– Простите меня, вы сказали, что веселые люди – неглубоки, но я не верю этому, что же мне делать, когда, сам не знаю почему, в вашем присутствии меня охватывает радость, глубокая радость… Ну не сердитесь и скажите мне доброе слово на прощанье.
Он смотрел на нее веселыми, влюбленными глазами, умоляюще сложив руки.
– Какой вы странный, – произнесла она нерешительно. – Меня сердит, что вы меня как-то заставляете говорить глупости… Я не хочу говорить с вами, – вдруг опять обиделась она и решительно позвонила у решетки.
– Ну что же мне бедному теперь делать? – с комическим отчаянием воскликнул он. – Вы были моим добрым духом, навеяли мне радость и веселье, а теперь повергаете меня, как говорится, в бездну отчаяния. Хорошо – я стану на колени здесь, на тротуаре, и пусть потомки найдут мой скелет, вросший в асфальт!
И Ремин опустился на тротуар.
– Фу, глупый! – не удержалась она от улыбки. – Перестаньте, вон agent смотрит на вас… Ну идите вы, ради бога, мне идут отворять.
– А доброе-то слово? – спросил он.
– Ну приходите завтра вечером, – засмеялась она и скрылась за отворившейся решеткой.
Он вскочил на ноги и смотрел, как она легкими шагами почти перебежала площадку, усыпанную желтыми листьями, и мелькнула своим красным манто под фонарем подъезда. На ступенях она остановилась и махнула ему рукой.
Он постоял немного и пошел.
Радость не ослабевала, ему захотелось шума, толпы, пожалуй, вина, он остановил проезжавшее такси и велел ехать на Пляс-Пигаль, решив, что все равно не заснет и что лучше посидеть где-нибудь в ночном кафе.
Хотя вывески ночных ресторанов блестели, площадь была пустынна, редкие прохожие пересекали ее или скользили, словно тени, вдоль стен домов.
Ремин велел шоферу остановиться у первого освещенного подъезда.
В маленьком вестибюле он отдал свое пальто красному шассеру и по узенькой, устланной потертым ковром лестнице поднялся на антресоли.

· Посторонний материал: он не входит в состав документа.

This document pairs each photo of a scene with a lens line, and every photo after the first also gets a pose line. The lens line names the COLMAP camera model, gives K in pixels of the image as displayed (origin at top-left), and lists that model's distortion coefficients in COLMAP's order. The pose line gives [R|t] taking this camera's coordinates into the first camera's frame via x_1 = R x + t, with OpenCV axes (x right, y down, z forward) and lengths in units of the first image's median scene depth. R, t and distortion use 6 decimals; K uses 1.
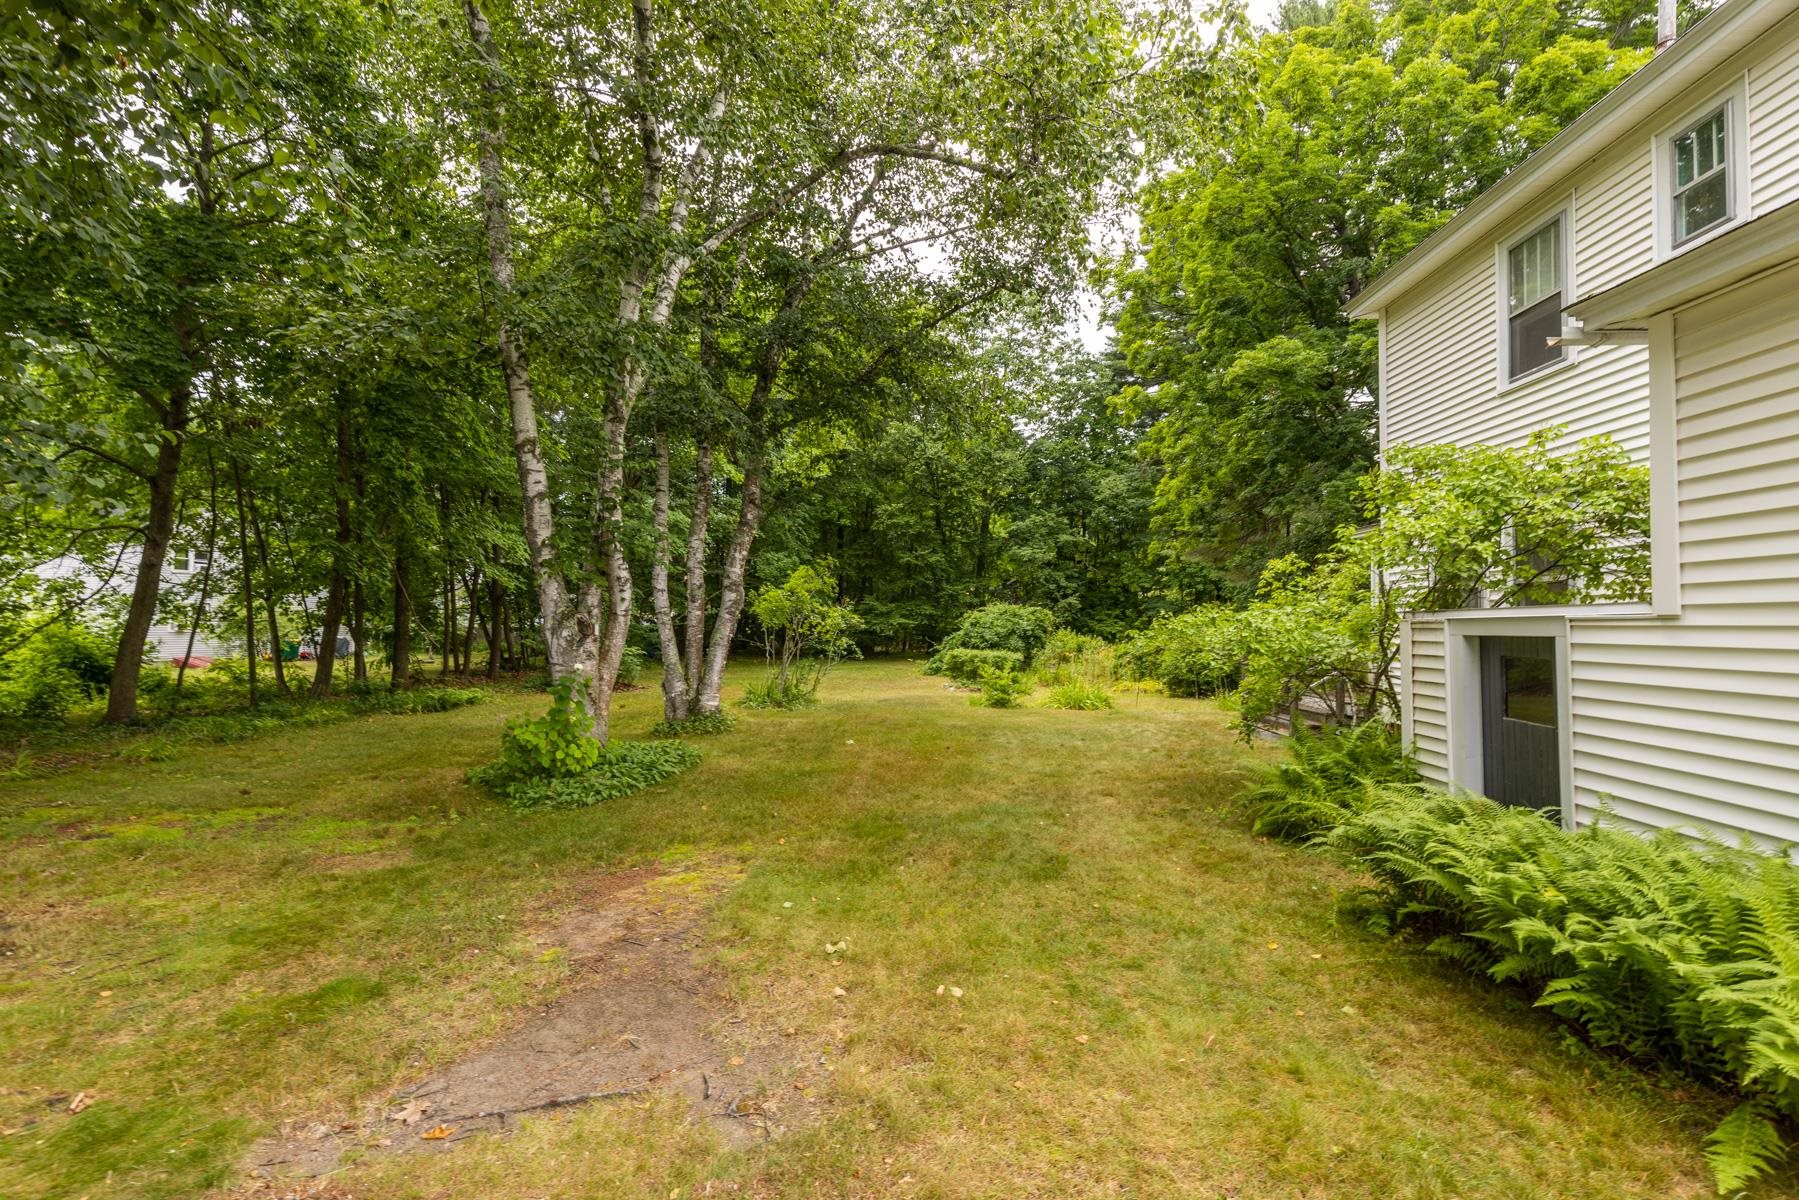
lens RADIAL K [[857.6, 0, 917.6], [0, 857.6, 570.2], [0, 0, 1]] dist [0.003018, -0.000884]
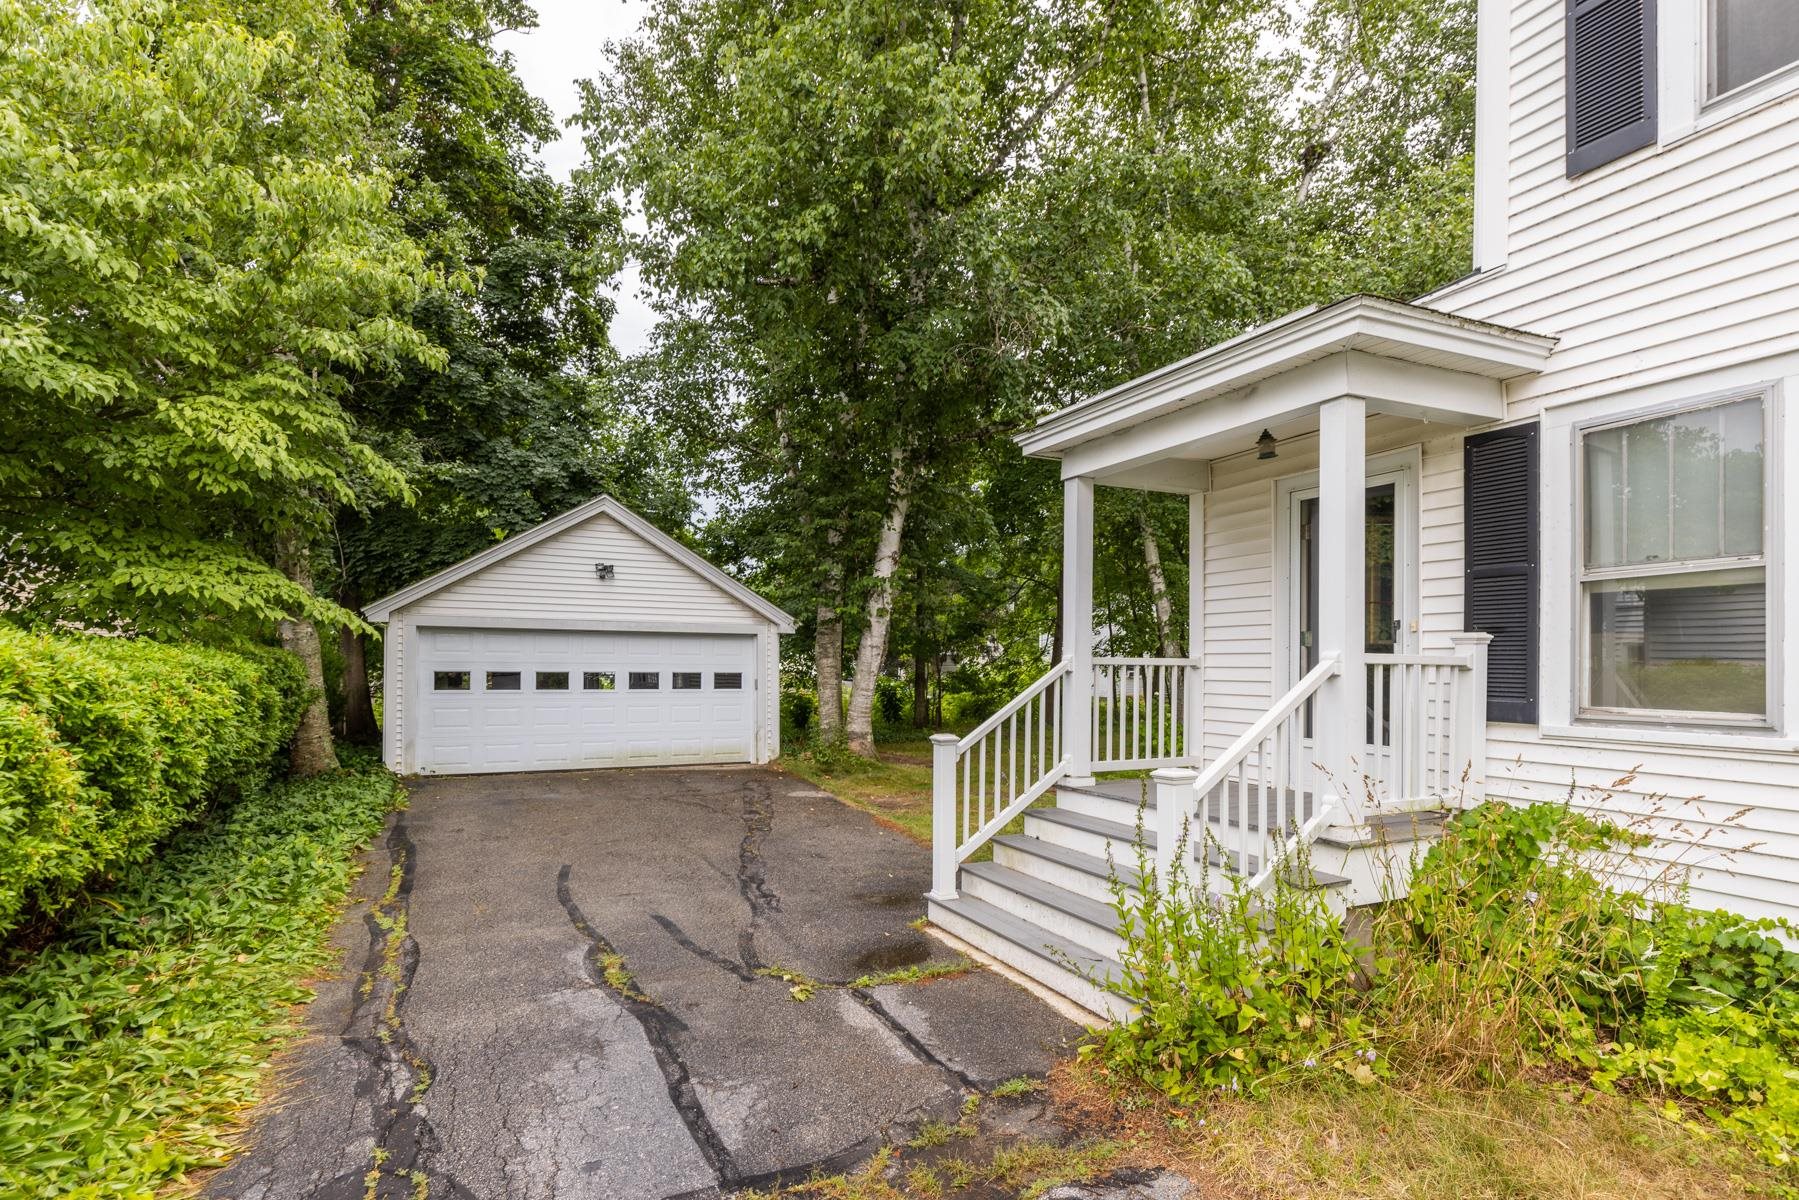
lens RADIAL K [[938.7, 0, 889.4], [0, 938.7, 653.4], [0, 0, 1]] dist [-0.002318, -0.001337]
pose [[0.479421, -0.018375, -0.877393, 0.713429], [0.040366, 0.999184, 0.001130, 0.003182], [0.876656, -0.035958, 0.479771, -0.300490]]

Там, в довольно большом, ярко освещенном зале, под звуки румынского оркестра, состоящего из трех человек, танцевало несколько пар: две женщины, скромно одетые в костюмы тальер, со шляпами на головах, две девицы – одна в испанском костюме, другая в костюме мальчика, затем высокий черный господин в пиджаке и худенькая дама в вечернем туалете. Эта последняя пара очевидно не принадлежала к персоналу кафе и попала в него из театра или из гостей и танцевала в свое удовольствие.
Ремин только что уселся у столика и велел подать себе кофе с коньяком, как услыхал зычный голос Тамары.
– Эй, земляк!
Он обернулся. Тамара сидела за столом, сдвинув на затылок свою серую шляпу.
На столе стояла в холодильнике бутылка вина. Тамара, очевидно, угощала компанию из трех дам, сидящих с нею.
Одна из этих дам была худощавая пожилая женщина, одетая в черное платье с черным кружевным шарфом на голове, с длинным желтым лицом злой монахини, две другие были молоденькие девушки, очевидно тоже из состава кафе, в фантастических костюмах и сильно накрашенные.
Ремин приподнял шляпу и отдал поклон, думая этим ограничиться, но Тамара взяла свою палку и перчатки и, пожав руки дамам, подошла к Ремину.
– Надоели они мне, землячок. Выпьем лучше с вами. Garçon, une fine![5]
– Я никак не ожидал встретить вас здесь, разве вечер у m-llе Парду уже кончился?
– Ушла я оттуда, – заговорила она насмешливо. – Земляки надоели. Пришла сюда – французы претят. Видели вы эту треску сушеную, с которой я сидела, вот типик-то. Она мужа отравила – оправдали за недостатком улик. Работает, как собака, живет в конуре, жрет два раза в неделю, накопит денег – и сразу ухлопает на кутеж.